Fragmento del texto:
Categories: Opinión

¿Quién quiere ser profesor en un país que no cuida a quienes enseñan?

Dra. Carmen Gloria Garrido F.

Directora Escuela de Educación U. Andrés Bello

La abrupta baja en las matrículas en pedagogía no puede seguir leyéndose como un fenómeno aislado ni como un problema de vocación individual. Es un reflejo directo del lugar que el Estado y la sociedad le han asignado a la profesión docente: un lugar más bien de subordinación, de vigilancia constante, de desgaste. Una profesión que ha sido sistemáticamente precarizada, instrumentalizada y despojada de sentido.

No es casual que cada vez menos jóvenes quieran ser profesores. ¿Qué horizonte se les ofrece? ¿Qué condiciones reales existen para enseñar con dignidad? La sala de clases se ha convertido en un espacio saturado de controles externos, exigencias burocráticas, desconfianza institucional y nulo o casi nulo margen para la creación pedagógica.

La acción pedagógica está siendo tratada como un engranaje obediente del sistema educativo, y no como lo que verdaderamente es: una labor en comunidad, intelectual, ética y política, crucial para construir democracia y justicia social. Hemos permitido, extrañamente que se les exija a los profesores como si no supieran su profesión, o bien como si debiesen de saber de todo lo que nuestra sociedad no sabe. Se desconfía del criterio docente, se tecnifica la enseñanza y que reduce. la experiencia educativa a indicadores de rendimiento. En este escenario, la pedagogía —con su potencia ética, su temporalidad lenta y su vocación transformadora— se vuelve sospechosa.

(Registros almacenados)
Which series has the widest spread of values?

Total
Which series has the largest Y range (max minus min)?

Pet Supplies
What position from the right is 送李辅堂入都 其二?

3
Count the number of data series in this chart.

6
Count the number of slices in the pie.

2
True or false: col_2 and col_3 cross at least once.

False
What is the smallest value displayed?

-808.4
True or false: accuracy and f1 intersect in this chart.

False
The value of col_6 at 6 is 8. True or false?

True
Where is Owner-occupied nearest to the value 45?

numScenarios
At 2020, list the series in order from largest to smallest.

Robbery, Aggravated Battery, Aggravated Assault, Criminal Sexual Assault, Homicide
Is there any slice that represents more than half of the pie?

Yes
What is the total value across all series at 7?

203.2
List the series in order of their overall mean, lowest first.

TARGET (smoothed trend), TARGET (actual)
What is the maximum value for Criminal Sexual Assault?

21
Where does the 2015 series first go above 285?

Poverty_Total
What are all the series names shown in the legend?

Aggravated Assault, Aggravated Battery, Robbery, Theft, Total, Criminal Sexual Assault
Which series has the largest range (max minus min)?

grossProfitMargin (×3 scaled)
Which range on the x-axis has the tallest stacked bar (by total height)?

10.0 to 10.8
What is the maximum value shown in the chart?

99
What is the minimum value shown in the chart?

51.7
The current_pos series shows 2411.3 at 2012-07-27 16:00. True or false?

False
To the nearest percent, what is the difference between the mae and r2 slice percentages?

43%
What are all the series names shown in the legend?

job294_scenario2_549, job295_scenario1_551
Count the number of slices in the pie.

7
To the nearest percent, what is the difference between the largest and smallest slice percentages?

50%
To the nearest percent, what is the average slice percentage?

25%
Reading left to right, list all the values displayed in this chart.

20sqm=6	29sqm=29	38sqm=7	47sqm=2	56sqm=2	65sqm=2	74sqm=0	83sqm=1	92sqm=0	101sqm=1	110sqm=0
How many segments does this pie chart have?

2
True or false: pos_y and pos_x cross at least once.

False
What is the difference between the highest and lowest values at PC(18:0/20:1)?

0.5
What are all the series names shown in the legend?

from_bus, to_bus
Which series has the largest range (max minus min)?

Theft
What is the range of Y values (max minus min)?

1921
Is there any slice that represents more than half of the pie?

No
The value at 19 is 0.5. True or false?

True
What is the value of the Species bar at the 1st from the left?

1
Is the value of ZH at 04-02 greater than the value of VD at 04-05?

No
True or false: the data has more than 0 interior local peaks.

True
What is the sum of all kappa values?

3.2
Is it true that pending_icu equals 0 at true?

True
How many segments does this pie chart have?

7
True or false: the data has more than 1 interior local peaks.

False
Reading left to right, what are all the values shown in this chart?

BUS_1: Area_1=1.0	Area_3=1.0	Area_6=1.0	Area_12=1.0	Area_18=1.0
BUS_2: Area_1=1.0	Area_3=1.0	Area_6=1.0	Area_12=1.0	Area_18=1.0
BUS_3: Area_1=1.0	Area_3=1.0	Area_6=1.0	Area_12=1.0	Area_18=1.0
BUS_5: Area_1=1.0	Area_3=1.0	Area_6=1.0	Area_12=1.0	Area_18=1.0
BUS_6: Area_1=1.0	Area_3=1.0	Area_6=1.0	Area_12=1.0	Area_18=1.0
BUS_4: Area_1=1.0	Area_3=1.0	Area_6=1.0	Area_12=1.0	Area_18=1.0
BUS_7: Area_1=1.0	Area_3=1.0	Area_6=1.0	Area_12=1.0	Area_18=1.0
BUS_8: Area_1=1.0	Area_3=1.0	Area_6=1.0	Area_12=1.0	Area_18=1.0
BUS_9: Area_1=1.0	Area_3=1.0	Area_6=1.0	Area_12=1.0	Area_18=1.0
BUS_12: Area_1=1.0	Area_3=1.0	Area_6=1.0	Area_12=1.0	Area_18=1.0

Trabajo requerido:
A: Responde, según la columna sobre la profesión docente, las siguientes preguntas:
(i) ¿Qué cargo ocupa la autora?
(ii) ¿Con qué tres términos se describe el lugar que el Estado y la sociedad le han asignado a la profesión docente?
(iii) ¿De qué se ha saturado la sala de clases?
B: Traduce al inglés esta oración de la columna sobre la profesión docente: "No es casual que cada vez menos jóvenes quieran ser profesores."
C: Prosigue la columna sobre la profesión docente a partir de su última oración.

Lista de respuestas:
A:
(i) Directora de la Escuela de Educación de la U. Andrés Bello.
(ii) Subordinación, vigilancia constante y desgaste.
(iii) De controles externos, exigencias burocráticas, desconfianza institucional y nulo o casi nulo margen para la creación pedagógica.

B: It is no coincidence that fewer and fewer young people want to become teachers.

C:
Es cierto ha habido iniciativas, avances, pero no con la urgencia requerida o con un foco de reestructuración de los espacios y formas de hacer una comunidad educativa fuerte, creativa, propositiva, abierta e inteligente. Ser profesor hoy es, paradójicamente, un acto de resistencia y valentía siendo necesario devolverle a la pedagogía su estatus, su autoridad y su espacio de invención. Y eso implica voluntad política y el concurso de universidades que forman a profesores. Revalorar la profesión docente no es un gesto de cortesía: es una decisión estratégica para cualquier país que aspire a tener futuro

Las tareas son claras y los jóvenes profesores también lo tienen claro: se necesita que les paguen bien, que los cursos no sobrepasen los 30- 35 estudiantes, que se considere un tiempo real dentro de la escuela, colegios o liceos para crear, elaborar materiales, conversar pedagógicamente entre profesores, bajo una dirección abierta, creativa y creadora de comunidad. Se requieren espacios educativos que tengan los materiales básicos para generación de material e inventar. De ese modo, el profesor con vocación podrá tener un buen trabajo y además tiempo para su vida personal. Algo muy básico, no creen.